On 13-6-2012, the Consumer Tribunal in Putrajaya has made a landmark decision involving a case of flight delay by AirAsia. It has set a new legal precedent that all passengers of AirAsia has new found legal right: “NOW EVERYONE CAN SUE & BE COMPENSATED“ for all costs incurred directly from flight delay i.e. cost of food, taxi fares, hotel accommodation and others.
En Zoolihsan Ahmad, the Private Secretary to the YB Minister of Domestic Trade, Cooperative and Consumerism paid for his AirAsia flight to Medan on 20-5-2012 at 12:20 pm. He was supposed to attend a function with the said Minister YB Datuk Ismail Sabri bin Yaacob in the evening of 20-5-2012. The said AirAsia flight was delayed and rescheduled for 1:40 pm, then to 8:40 pm and finally it was rescheduled to take off at 10:45 pm. No one knows whether the flight did take off at 10:45 pm that day. The YB Minister’s Private Secretary had to endure a good 9 hours delay! Please read the full report in HERE.
Yours truly has been made to understand that AirAsia was desperately trying to settle the case before the hearing of the case. But the YB Minister of Domestic Trade, Co0perative and Consumerism has instructed his Private Secretary to proceed as this matter involves public interest and a precedent had to be set for the air travelers. The YB Minister himself and his Ministry have received many complaints pertaining to flight delay and passengers were not allowed to check in even though there were late for a few minutes because the AirAsia check-in counter closes 45 minutes before flight departure time. Syabas! YB Minister Datuk Ismail Sabri bin Yaacob, you have walked the talk of the policy “Rakyat Didahulukan” of YAB PM Datuk Seri Najib.
It is quite normal for a supplier or operator of a business to include a term in its contractual document to exclude liabilities in the event that they were unable to perform or certain events occurred. In the case of AirAsia, there is an exclusion clause in the contractual document that it is not liable for any flight delay. Yours truly has also received complaints from AirAsia passengers with regards to the unfair exclusion clause.
The Government must be commended for introducing the Consumer Protection (Amendment) Bill in 2010. Parliament has passed the Consumer Protection (Amendment) Act 2010. Under Part IIIA of the said Act, “unfair term” has been defined as a term in a consumer contract which, with regard to all the circumstances, causes a significant imbalance in the rights and obligations of the parties arising under the contract to the detriment of the consumer.

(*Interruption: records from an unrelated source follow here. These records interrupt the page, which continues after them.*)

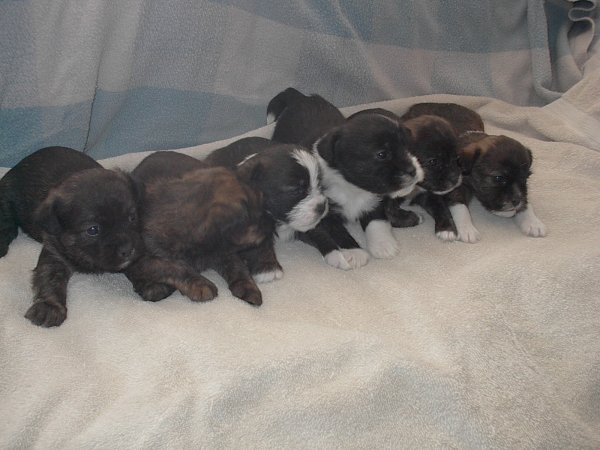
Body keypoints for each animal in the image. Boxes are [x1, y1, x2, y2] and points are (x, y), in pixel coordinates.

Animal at [0, 146, 143, 327]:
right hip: (6, 197)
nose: (128, 250)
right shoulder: (54, 255)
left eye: (132, 217)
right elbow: (50, 280)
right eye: (93, 230)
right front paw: (49, 307)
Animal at [125, 153, 271, 306]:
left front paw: (248, 286)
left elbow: (237, 266)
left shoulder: (225, 251)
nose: (272, 224)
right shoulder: (140, 259)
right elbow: (173, 266)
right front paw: (200, 284)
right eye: (257, 219)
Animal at [267, 88, 423, 270]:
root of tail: (300, 96)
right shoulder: (325, 214)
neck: (351, 187)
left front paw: (383, 245)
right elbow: (339, 232)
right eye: (382, 154)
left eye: (408, 148)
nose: (413, 171)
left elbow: (376, 221)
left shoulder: (374, 201)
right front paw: (355, 252)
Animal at [400, 103, 547, 242]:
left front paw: (533, 222)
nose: (516, 201)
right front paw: (467, 229)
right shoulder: (457, 187)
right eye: (498, 178)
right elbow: (460, 207)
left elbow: (526, 202)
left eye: (525, 178)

The contract will be said to be unfair if it has resulted in an unjust advantage to the supplier or unjust disadvantage to the consumer on account of the conduct of the supplier or the manner in which or circumstances under which the contract has been entered into.
Part IIIA of the said Act specifically deals with “Unfair Contract Terms” which also provide the power to the Court or Consumer Tribunal to invoke the issue of unfairness of the contract in a case even if the consumer did not include the complaint of unfair terms of the contract in his claim. Part IIIA of the said Act gives the Court very wide power to declare the contract unenforceable or to grant award to the consumer.
There have been precedents set that a contract was held by the court to be unfair if it is harsh, oppressive, unconscionable, or excludes or restricts liability for negligence or for breach of express or implied terms of the contract without adequate justification.
In the case of En Zoolihsan Ahmad, yours truly believes that the Consumer Tribunal in Putrajaya must have invoked Part IIIA of the Consumer Protection (Amendment ) Act 2010. Had the case been brought before the High Court, the High Court Judge has the power under the said Act to slap a heavy fine or impose jail terms or both if AirAsia is found to have violated Part IIIA of the said Act.
Therefore, the exclusion of liability clause at the entrance of car park in shopping complexes or any public car parks will not at all exclude liabilities if the operator is found to be negligence or in breach of the implied terms of the contract unless it can justify to the Court the inclusion of such clause to exclude its liabilities to the consumers. Part IIIA of the said Act applies to all contracts involving consumers or contract specified under the said Act.
The AirAsia contract in the online ticket falls under Part IIA of the said Act.